In the coming three months, immigrant workers in the US with their spouses are going to be in very critical times.
In the 2018 Unified Fall Agenda of the Department of Homeland Security (DHA), the US government will be reviewing the meaning of “specialty occupation” come January 2019. This specialty occupation is a requirement for the popular H-1B visa. DHS released this agenda on the 17th of October.
The government did not give any hints on what the new definition will be, but it is most likely to become stricter. In conducting this review and making it as effective as possible, the government is also going to update the definition of “employer-employee relationship” and “employment”
This coming review is going to affect a lot of H-1B visa holders in the US, the worst hit being the Indians, as they constitute about 75% of beneficiaries of the visa.
US firms are certainly not going to be unaffected.
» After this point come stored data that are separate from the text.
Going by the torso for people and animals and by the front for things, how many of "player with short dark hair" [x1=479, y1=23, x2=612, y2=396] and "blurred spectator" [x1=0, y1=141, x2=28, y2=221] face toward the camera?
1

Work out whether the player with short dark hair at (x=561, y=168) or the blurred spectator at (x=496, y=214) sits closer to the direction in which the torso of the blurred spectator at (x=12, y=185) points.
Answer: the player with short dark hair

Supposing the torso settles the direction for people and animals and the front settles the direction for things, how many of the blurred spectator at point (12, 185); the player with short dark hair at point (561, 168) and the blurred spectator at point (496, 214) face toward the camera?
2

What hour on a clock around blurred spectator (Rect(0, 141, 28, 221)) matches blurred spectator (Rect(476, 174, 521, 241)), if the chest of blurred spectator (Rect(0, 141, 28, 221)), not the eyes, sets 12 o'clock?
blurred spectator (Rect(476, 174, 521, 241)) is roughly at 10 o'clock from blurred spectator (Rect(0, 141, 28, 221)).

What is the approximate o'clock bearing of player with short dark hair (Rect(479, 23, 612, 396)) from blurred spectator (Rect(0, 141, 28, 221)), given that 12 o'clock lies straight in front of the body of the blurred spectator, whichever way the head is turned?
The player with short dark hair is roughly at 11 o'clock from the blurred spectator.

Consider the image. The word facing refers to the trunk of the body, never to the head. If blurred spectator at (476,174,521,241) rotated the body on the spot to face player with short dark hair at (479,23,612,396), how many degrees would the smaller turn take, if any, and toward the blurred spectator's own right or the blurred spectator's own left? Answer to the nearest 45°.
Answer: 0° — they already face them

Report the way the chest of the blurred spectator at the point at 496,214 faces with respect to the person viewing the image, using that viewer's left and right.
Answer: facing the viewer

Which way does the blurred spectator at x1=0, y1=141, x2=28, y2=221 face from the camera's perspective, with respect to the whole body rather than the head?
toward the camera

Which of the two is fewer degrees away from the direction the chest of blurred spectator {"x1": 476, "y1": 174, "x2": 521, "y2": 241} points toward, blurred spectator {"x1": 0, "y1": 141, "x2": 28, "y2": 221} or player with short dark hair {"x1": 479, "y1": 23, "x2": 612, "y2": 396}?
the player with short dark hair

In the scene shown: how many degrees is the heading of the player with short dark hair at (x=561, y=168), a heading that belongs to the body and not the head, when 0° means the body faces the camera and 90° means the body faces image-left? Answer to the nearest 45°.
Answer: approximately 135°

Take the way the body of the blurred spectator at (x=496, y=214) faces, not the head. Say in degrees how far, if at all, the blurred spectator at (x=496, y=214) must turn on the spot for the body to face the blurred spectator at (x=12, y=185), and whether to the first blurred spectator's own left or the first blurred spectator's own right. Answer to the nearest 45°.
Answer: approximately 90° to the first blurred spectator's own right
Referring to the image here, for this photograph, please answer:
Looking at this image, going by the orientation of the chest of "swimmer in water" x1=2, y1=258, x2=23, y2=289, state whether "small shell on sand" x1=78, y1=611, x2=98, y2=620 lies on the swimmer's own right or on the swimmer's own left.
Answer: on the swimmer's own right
Most of these firms, although multinational, still thrive on the stability the US gives their workforce there.
H-4 visa holders also in the line of fire?
One other thing that has amplified the wide-spread scare among these H-1B visas holders
is that the US will also be coming for the H-4 holders, who happen to be their spouses and children.
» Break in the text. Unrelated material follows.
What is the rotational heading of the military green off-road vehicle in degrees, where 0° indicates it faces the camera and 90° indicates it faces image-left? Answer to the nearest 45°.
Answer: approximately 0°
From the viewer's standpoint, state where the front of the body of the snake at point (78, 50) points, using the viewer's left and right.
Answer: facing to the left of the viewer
The Trump administration by January 2019 is also going to make a final decision on the employment standing of these dependents. In one proposed rule of the DHS, some of them could fall under the category for “aliens eligible for employment.”
H-4 visa holders were initially not allowed to work. They put a lot of pressure on the government and in 2015, they succeeded. Those whose spouses were awaiting their permanent residence cards were allowed to work. The authorizing document is called the Employment Authorization Document
(EAD). Statistics show that there have been more than 100,000 EADs issued since 2015 with Indians topping the chart with the highest percentage of beneficiaries and 90% of the total number being women.
The government insists that revoking the EADs of H-4 visa holders
will create more work opportunities for qualified workers in the society. Immigration experts think that this standpoint does not take into consideration that there are only a few H-4 visa holders in the American workforce and that it totally ignored the value they bring to the country. More than 50% of H-4 visa holders have a Master's degree.